Get rid of ugly macro?
I was chatting with @adrhill and he suggested that the macro @primitive could be discarded if each backend simply implemented some methods from AbstractDifferentiation, mostly jacobian and a pushforward or pullback. Thoughts?
To elaborate on this:
What the macro does
As far as I understand, the @primitive macro is used on pullbacks/pushforwards from individual backends to generate the following AD.jacobian functions:
Forward-mode AD: https://github.com/JuliaDiff/AbstractDifferentiation.jl/blob/211b67528c5ed91971bb524c57adb63837163367/src/AbstractDifferentiation.jl#L600-L634
Reverse-mode AD: https://github.com/JuliaDiff/AbstractDifferentiation.jl/blob/211b67528c5ed91971bb524c57adb63837163367/src/AbstractDifferentiation.jl#L636-L663
These functions compute full Jacobians by evaluating the pullbacks/pushforwards on the standard basis (identity_like).
Fallback behavior
By default, the fallback jacobian function is empty (maybe this should be replaced by a NotImplementedError):
https://github.com/JuliaDiff/AbstractDifferentiation.jl/blob/211b67528c5ed91971bb524c57adb63837163367/src/AbstractDifferentiation.jl#L82
As shown in the implementer guide, this jacobian function is the fallback at the core of most functions exported by AbstractDifferentiation:
Taking reverse-mode AD as an example, the function dependency graph of value_and_pullback_function would look as follows:
-
value_and_pullback_functioncallsjacobian -
jacobianis an empty function
Now, when a reverse-mode AD backend is loaded, value_and_pullback_function is defined for the backend and @primitive is called on it, the function dependency graph is inverted:
-
value_and_pullback_functioncalls the backend - a new generated
jacobiancallsvalue_and_pullback_function
The second behaviour is desired, as we wouldn't want to compute a full Jacobian just to compute a VJP when we can instead evaluate the pullback directly.

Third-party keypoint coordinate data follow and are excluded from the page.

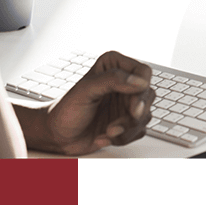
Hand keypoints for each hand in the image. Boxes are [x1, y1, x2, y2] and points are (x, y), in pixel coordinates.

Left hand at [33, 51, 154, 155]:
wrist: (57, 135)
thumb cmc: (66, 110)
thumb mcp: (86, 90)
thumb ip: (113, 80)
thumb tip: (140, 81)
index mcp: (114, 67)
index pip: (143, 72)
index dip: (142, 89)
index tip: (133, 106)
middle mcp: (124, 83)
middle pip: (148, 96)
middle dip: (133, 115)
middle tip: (116, 126)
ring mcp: (126, 103)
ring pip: (145, 116)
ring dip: (126, 129)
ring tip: (107, 132)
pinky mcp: (127, 121)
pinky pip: (139, 131)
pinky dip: (123, 137)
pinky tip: (104, 136)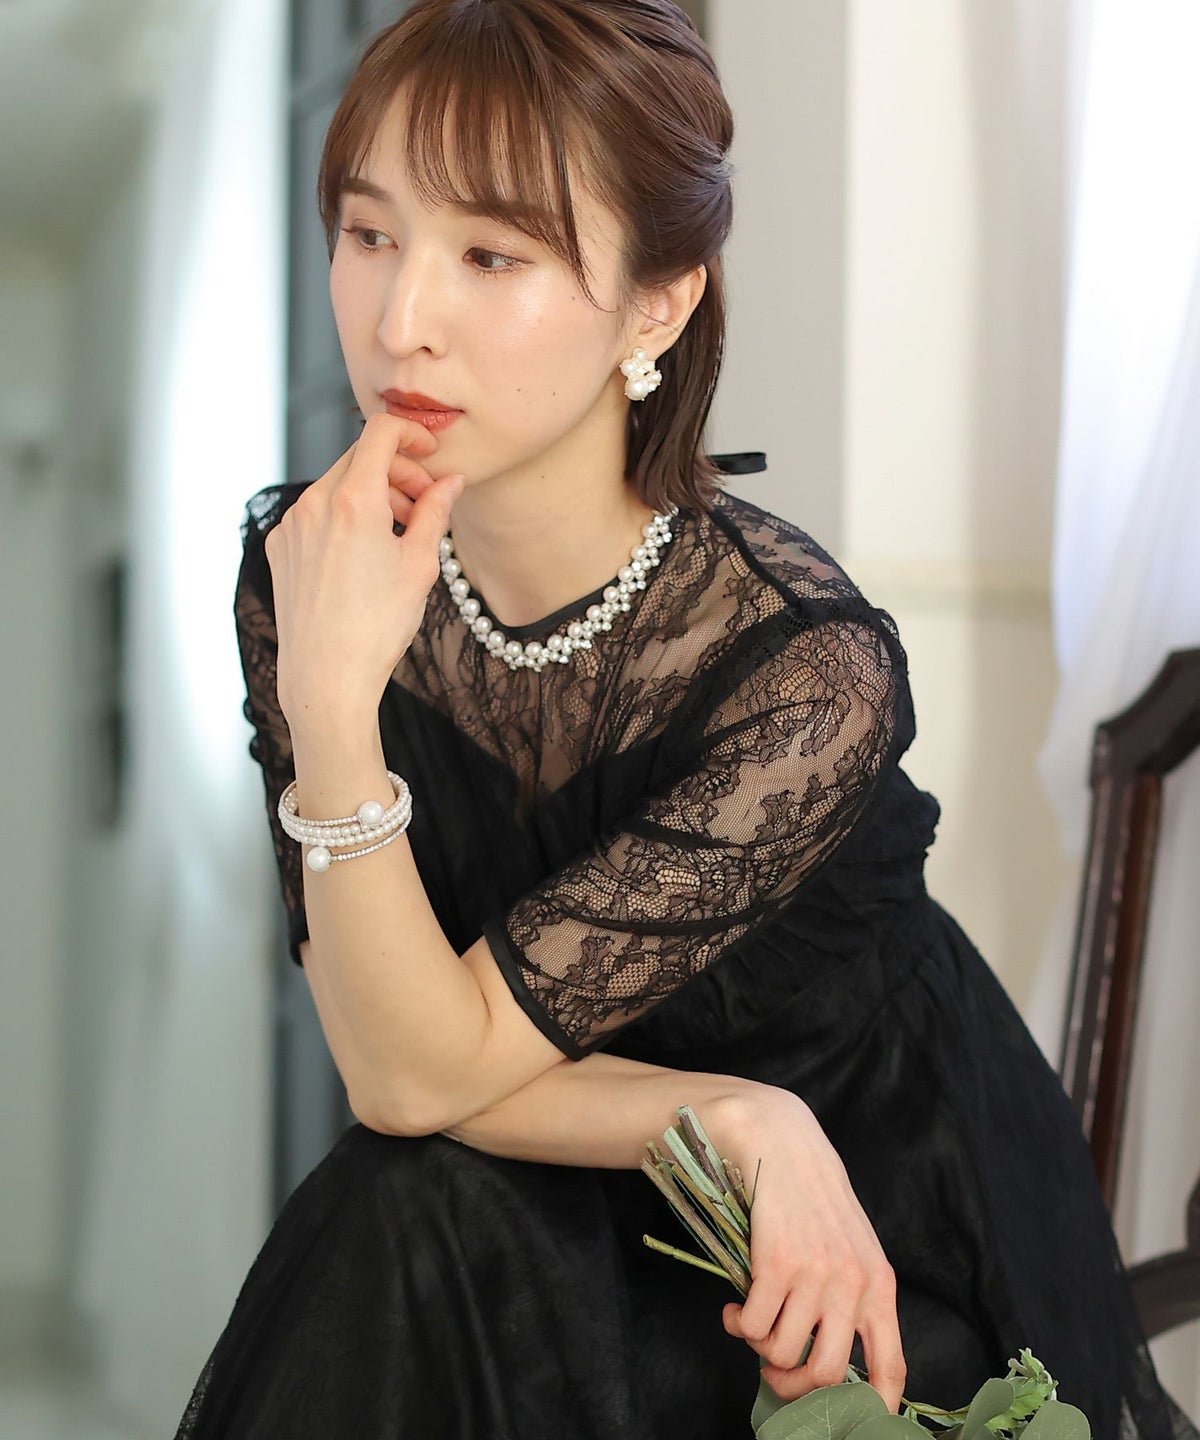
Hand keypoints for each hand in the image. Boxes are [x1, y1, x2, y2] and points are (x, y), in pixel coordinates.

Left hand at [264, 412, 465, 726]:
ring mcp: (291, 525)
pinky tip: (363, 556)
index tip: (430, 454)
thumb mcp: (420, 565)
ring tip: (397, 536)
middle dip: (397, 473)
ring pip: (336, 486)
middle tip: (424, 507)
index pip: (380, 432)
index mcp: (353, 500)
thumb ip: (436, 512)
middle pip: (359, 458)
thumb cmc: (377, 627)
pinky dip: (343, 518)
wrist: (326, 676)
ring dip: (372, 496)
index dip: (412, 434)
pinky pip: (315, 514)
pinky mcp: (278, 547)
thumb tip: (451, 482)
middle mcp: (314, 503)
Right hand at [715, 1090, 905, 1411]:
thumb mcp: (849, 1246)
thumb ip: (849, 1297)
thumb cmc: (811, 1198)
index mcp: (879, 1285)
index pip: (891, 1367)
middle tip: (772, 1370)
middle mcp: (853, 1284)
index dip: (876, 1410)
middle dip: (793, 1385)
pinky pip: (751, 1325)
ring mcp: (816, 1274)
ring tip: (748, 1322)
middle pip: (827, 1374)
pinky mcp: (776, 1263)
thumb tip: (825, 1361)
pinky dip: (736, 1324)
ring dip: (757, 1346)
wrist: (781, 1142)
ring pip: (781, 1351)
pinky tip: (733, 1307)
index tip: (853, 1426)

The fact that the function dependency graph is flipped was very confusing to me at first. A lot of hidden control flow is added via package extensions and the @primitive macro, which currently isn't documented in the implementer guide.
Back to the question
Why is AD.jacobian so central to AbstractDifferentiation.jl and why does it have to be generated via a macro? Can't it be implemented in a more generic way by making sure pullbacks and pushforward wrappers have consistent output types?
The only advantage I currently see is to allow users to
- compute VJPs by constructing a full Jacobian using JVPs
- compute JVPs by constructing a full Jacobian using VJPs
but those sound like things that should usually be avoided.

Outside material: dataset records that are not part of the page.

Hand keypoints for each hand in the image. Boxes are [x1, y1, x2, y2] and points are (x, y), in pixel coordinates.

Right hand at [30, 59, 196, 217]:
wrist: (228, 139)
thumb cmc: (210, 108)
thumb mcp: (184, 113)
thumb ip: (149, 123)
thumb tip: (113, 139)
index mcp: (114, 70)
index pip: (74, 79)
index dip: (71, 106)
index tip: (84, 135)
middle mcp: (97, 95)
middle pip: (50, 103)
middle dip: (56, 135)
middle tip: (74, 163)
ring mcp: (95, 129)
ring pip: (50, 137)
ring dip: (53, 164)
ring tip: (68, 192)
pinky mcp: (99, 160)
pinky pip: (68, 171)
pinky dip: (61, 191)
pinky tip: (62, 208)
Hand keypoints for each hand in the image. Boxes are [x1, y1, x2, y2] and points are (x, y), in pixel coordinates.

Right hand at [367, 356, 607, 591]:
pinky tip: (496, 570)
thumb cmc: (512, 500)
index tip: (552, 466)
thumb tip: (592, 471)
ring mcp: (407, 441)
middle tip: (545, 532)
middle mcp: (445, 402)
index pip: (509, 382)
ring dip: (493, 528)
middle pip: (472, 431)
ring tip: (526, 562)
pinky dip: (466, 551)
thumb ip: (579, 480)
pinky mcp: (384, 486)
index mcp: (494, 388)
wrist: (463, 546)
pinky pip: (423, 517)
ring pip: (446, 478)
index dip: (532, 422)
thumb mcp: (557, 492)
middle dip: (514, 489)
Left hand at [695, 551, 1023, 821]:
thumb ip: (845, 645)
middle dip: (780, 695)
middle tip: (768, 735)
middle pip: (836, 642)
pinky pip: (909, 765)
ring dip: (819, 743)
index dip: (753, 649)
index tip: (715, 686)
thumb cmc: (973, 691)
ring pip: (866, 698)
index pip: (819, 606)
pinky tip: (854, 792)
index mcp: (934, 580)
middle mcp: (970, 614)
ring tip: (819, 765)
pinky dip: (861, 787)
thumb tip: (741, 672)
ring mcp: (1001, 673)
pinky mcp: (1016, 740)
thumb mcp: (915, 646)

Why isn't AbstractDifferentiation.jl built around two primitives value_and_pullback_function and value_and_pushforward [^1] and making more liberal use of dispatch on the AbstractReverseMode and AbstractForwardMode types?
[^1]: Ideally with in-place mutating variants.
Duplicate of https://github.com/JuliaDiff/AbstractDifferentiation.jl/issues/13, or at least https://github.com/JuliaDiff/AbstractDifferentiation.jl/issues/13#issuecomment-1664642912 and the following discussion?
Why is AD.jacobian so central to AbstractDifferentiation.jl Why isn't AbstractDifferentiation.jl built around two
primitives value_and_pullback_functionandvalue_and_pushforward
Historical reasons based mainly on the original author have a strong enough understanding of the calculus involved, but not such a strong understanding of autodiff or julia abstractions, IIRC. And the priority being on getting something out that worked and was usable. It should be.
This issue is my fault. Feel free to remove the macro if it makes things simpler.
BTW, regarding
Why is AD.jacobian so central to AbstractDifferentiation.jl and why does it have to be generated via a macro? Can't it be implemented in a more generic way by making sure pullbacks and pushforward wrappers have consistent output types?
https://github.com/JuliaDiff/AbstractDifferentiation.jl/pull/95 trimmed down the macro, it can only be used anymore to implement the jacobian based on a pushforward_function or a value_and_pullback_function. Support for ReverseDiff and FiniteDifferences is implemented without the macro already, and e.g. ForwardDiff uses the automatically constructed jacobian function only for functions with multiple arguments (the single-argument version just calls ForwardDiff.jacobian).
As I mentioned in https://github.com/JuliaDiff/AbstractDifferentiation.jl/issues/13#issuecomment-1994191014 and https://github.com/JuliaDiff/AbstractDifferentiation.jl/issues/123#issuecomment-1880412967, I am ok with removing the macro. It is currently a thin wrapper over a pushforward or pullback definition. Feel free to open a PR.